Le rapport se penche également sur les autres impacts sanitaires de Tchernobyl et conclut que la radioactivité relâchée par l’accident a des effets dévastateurs sur les survivants : entre autres, des dommages aux systèmes immunitaires et endocriniens, un vieillissement accéléré, une augmentation des déformations chez les foetus et enfants, des aberrations au niveau des chromosomes, ainsi que des maladies cardio-vasculaires, sanguines et psychologiques. Même si des incertitudes demeurent concernant l’ampleur exacte des conséquences de Tchernobyl, des preuves irréfutables montrent que l’accident a eu un impact important sur la santé de millions de personnes habitant une grande partie de la planète.
Au-delà de l’impact direct des radiations, la santé des habitants de l’Ukraine, du Bélarus et de la Russie a également été affectée par de graves perturbations aux niveaux social et économique, suite à l’augmentation du coût du système de soins de santé, la perte de terres agricoles, le déplacement forcé d’environ 300.000 personnes, une force de travail affaiblie ou encore la crise économique qui a suivi la catastrophe.
Ces conclusions contrastent fortement avec les affirmations de l’AIEA (4). En avançant le chiffre de 4.000 cancers mortels sans spécifier que ce chiffre a trait à un groupe restreint de personnes (les 600.000 ’liquidateurs’ et les personnes relocalisées suite à l’accident, alors qu’au moins deux milliards de personnes ont été touchées par les retombées radioactives), l’AIEA tente de minimiser le coût humain de la catastrophe de Tchernobyl. L’AIEA a aussi omis de se pencher sur les impact autres que ceux liés aux cancers et a tenté d’expliquer ceux-ci par une « radiophobie » généralisée.
« Il est regrettable que l’impact du plus grave accident nucléaire soit ainsi minimisé par l’AIEA, souligne Ivan Blokov, chargé de campagne Energie du bureau russe de Greenpeace. Un tel déni des implications réelles est non seulement insultant pour les milliers de victimes, mais remet également en question le mandat même de l’AIEA. Comment, en effet, peut elle prétendre au rôle de gendarme nucléaire mondial si elle ne peut même pas admettre que le nucléaire a anéanti la vie de tant de personnes ? »
Notes :
(1) Le rapport ’The Chernobyl Catastrophe - Consequences on Human Health’, est disponible à l’adresse : http://www.greenpeace.org/france/press/reports/impact-sanitaire-tchernobyl
Le résumé est téléchargeable à l’adresse : http://www.greenpeace.org/france/press/reports/impact-sanitaire-tchernobyl-fr
(2) L’agenda des événements sur la commémoration de la catrastrophe de Tchernobyl est consultable en ligne à l’adresse : http://www.greenpeace.org/france/agenda
(3) Joint Institute of Power and Nuclear Research, Académie nationale des Sciences du Bélarus, Dr.Michail V.Malko, chercheur principal.

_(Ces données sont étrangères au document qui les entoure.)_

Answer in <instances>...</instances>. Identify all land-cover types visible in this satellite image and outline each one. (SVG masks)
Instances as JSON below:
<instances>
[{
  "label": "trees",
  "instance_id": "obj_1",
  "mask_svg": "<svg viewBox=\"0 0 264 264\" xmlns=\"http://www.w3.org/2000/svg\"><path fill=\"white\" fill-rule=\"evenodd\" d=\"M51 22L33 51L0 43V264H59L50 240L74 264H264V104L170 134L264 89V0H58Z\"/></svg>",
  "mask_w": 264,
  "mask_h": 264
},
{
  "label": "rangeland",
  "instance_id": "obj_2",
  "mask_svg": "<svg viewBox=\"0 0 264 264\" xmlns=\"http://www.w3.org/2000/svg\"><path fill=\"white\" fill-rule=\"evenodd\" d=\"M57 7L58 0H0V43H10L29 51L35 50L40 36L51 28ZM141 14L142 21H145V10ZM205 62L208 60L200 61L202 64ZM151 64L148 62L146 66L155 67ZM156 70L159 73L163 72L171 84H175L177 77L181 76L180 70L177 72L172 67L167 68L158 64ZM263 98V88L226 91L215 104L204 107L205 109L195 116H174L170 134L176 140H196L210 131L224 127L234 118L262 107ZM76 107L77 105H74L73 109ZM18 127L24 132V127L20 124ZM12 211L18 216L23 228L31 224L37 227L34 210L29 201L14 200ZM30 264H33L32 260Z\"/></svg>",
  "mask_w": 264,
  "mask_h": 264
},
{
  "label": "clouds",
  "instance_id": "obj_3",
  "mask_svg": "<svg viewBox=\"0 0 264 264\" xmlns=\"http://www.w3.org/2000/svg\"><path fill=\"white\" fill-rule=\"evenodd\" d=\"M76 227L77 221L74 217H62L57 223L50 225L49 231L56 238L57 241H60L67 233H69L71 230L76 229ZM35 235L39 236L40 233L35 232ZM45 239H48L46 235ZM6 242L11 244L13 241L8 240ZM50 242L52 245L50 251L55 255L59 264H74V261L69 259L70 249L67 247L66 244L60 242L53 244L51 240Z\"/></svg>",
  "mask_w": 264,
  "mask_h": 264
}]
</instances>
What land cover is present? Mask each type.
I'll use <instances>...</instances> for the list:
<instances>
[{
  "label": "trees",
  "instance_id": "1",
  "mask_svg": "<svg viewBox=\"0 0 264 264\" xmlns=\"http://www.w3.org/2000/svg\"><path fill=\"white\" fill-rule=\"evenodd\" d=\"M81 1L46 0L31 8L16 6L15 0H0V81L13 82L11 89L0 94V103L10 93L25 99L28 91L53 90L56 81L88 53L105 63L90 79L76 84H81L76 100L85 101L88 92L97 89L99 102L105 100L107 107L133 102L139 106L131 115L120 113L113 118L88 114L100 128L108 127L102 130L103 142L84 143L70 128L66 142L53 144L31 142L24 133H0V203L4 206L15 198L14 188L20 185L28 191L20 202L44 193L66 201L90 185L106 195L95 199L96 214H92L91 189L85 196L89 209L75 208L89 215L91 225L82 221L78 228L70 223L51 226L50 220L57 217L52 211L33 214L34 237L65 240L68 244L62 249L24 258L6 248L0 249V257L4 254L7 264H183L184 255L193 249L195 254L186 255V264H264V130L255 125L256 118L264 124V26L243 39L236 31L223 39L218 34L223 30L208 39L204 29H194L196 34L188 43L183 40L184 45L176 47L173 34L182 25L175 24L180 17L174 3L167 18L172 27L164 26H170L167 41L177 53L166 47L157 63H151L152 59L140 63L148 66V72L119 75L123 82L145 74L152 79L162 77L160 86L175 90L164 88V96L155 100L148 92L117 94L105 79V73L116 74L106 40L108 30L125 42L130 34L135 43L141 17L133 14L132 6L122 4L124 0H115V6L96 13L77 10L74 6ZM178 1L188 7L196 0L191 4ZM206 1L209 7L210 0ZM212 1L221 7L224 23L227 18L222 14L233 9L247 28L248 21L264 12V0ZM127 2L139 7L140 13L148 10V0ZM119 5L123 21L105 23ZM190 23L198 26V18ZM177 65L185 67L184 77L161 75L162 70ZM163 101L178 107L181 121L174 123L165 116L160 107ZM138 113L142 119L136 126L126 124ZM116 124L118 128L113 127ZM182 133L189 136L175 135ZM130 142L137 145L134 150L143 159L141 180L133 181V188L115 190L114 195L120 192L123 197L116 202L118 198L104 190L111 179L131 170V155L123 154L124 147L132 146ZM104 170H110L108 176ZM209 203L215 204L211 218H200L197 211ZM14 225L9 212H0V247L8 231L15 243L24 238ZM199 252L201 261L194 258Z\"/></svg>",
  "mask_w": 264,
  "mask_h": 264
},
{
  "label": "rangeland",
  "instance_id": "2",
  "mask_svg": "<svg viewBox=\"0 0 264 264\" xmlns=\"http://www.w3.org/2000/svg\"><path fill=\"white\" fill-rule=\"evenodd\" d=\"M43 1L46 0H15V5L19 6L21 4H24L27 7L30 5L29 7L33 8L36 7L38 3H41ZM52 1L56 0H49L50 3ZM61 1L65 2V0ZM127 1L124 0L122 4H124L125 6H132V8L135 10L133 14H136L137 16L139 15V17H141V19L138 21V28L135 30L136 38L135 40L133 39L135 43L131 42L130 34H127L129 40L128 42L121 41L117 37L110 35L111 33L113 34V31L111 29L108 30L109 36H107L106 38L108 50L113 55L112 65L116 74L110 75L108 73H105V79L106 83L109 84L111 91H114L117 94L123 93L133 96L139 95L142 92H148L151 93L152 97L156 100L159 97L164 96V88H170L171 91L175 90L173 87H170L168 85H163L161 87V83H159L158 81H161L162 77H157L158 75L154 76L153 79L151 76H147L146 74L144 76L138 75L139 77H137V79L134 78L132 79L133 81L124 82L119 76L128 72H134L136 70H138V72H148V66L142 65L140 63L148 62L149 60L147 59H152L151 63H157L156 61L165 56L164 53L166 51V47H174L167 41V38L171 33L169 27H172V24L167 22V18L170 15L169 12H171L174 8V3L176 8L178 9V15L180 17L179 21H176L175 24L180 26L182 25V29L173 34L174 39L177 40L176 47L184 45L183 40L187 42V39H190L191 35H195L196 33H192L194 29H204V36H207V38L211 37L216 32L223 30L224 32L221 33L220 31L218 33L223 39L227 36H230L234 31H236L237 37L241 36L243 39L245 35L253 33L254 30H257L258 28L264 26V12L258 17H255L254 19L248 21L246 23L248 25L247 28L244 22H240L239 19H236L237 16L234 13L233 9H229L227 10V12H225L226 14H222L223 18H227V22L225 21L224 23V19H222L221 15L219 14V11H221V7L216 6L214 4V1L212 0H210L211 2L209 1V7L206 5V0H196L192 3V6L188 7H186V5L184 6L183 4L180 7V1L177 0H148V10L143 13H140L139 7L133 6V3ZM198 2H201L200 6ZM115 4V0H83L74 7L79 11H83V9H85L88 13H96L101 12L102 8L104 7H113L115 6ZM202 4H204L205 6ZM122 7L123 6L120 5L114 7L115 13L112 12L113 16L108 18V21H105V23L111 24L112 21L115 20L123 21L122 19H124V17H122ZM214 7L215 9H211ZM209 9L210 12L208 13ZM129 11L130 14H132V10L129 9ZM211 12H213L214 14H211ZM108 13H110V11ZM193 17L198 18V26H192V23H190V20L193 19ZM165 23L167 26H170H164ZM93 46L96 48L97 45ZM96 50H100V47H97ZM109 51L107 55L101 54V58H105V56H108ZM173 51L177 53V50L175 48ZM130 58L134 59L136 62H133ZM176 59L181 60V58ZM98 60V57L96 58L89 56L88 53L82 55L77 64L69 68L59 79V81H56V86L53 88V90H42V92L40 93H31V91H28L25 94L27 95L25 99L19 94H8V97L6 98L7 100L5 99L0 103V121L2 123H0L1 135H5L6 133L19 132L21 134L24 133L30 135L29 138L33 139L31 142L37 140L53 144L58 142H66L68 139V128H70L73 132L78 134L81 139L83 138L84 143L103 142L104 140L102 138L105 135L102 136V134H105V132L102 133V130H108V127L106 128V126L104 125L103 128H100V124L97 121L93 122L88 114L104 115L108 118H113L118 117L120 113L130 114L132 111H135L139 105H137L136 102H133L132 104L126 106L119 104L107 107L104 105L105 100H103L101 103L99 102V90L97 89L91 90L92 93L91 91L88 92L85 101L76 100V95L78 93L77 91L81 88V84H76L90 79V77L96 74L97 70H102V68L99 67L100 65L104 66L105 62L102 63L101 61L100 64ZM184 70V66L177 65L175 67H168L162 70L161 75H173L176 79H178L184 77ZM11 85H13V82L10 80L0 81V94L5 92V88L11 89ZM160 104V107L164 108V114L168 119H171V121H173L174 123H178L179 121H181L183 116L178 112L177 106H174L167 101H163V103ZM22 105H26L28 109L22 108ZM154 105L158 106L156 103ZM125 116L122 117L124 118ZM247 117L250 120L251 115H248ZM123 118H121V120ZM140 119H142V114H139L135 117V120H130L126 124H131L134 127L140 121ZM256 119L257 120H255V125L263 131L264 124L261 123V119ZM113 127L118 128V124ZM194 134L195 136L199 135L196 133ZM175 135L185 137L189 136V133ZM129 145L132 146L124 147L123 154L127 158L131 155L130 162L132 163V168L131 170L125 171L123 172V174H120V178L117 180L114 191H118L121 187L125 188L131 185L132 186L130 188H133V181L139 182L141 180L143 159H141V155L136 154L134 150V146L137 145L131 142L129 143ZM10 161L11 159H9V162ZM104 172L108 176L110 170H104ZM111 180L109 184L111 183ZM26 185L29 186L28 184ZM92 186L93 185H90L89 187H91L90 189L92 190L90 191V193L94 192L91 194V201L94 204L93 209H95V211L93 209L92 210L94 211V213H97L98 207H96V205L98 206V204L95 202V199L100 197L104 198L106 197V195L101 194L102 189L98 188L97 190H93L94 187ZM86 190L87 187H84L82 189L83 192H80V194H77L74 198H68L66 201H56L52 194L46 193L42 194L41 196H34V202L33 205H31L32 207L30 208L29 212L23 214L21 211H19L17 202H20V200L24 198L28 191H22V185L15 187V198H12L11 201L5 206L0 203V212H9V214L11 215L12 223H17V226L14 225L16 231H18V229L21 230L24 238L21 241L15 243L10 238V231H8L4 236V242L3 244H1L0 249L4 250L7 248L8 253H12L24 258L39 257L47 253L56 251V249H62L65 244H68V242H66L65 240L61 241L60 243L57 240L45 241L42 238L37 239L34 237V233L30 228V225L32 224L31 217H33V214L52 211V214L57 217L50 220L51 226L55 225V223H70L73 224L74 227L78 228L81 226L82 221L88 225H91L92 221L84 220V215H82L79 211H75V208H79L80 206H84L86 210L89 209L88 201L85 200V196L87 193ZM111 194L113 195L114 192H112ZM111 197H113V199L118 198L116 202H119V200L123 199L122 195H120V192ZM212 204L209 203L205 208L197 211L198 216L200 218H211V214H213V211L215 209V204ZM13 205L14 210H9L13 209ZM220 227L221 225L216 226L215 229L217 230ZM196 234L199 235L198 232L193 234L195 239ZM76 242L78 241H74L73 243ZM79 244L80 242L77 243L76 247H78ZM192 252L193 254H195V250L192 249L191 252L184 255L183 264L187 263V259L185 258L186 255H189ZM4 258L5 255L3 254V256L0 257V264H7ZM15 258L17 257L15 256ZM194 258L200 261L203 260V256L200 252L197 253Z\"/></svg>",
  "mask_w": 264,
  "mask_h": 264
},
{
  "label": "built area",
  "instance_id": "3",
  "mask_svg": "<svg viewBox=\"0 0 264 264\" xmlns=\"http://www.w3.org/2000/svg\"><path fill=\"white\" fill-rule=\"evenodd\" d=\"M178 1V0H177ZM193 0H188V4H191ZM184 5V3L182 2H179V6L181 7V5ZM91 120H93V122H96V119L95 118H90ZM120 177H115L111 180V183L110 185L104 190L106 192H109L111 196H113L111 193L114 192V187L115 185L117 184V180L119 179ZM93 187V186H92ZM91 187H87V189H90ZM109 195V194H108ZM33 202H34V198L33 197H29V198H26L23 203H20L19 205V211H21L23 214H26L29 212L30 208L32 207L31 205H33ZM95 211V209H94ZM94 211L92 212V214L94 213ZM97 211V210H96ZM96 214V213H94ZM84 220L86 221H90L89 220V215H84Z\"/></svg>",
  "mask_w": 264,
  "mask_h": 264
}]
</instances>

(4) Centre of the Independent Environment Assessment, Académie des sciences de Russie, Dr. Veniamin Khudoley (et al.).
(5) Communiqué de presse du 5 septembre 2005.
(6) L’exemple le plus préoccupant en date est celui du réacteur David Besse, aux Etats-Unis. Malgré les contrôles réguliers, des fissures n’y ont été découvertes qu’après une dizaine d’années, et on a frôlé l’accident grave.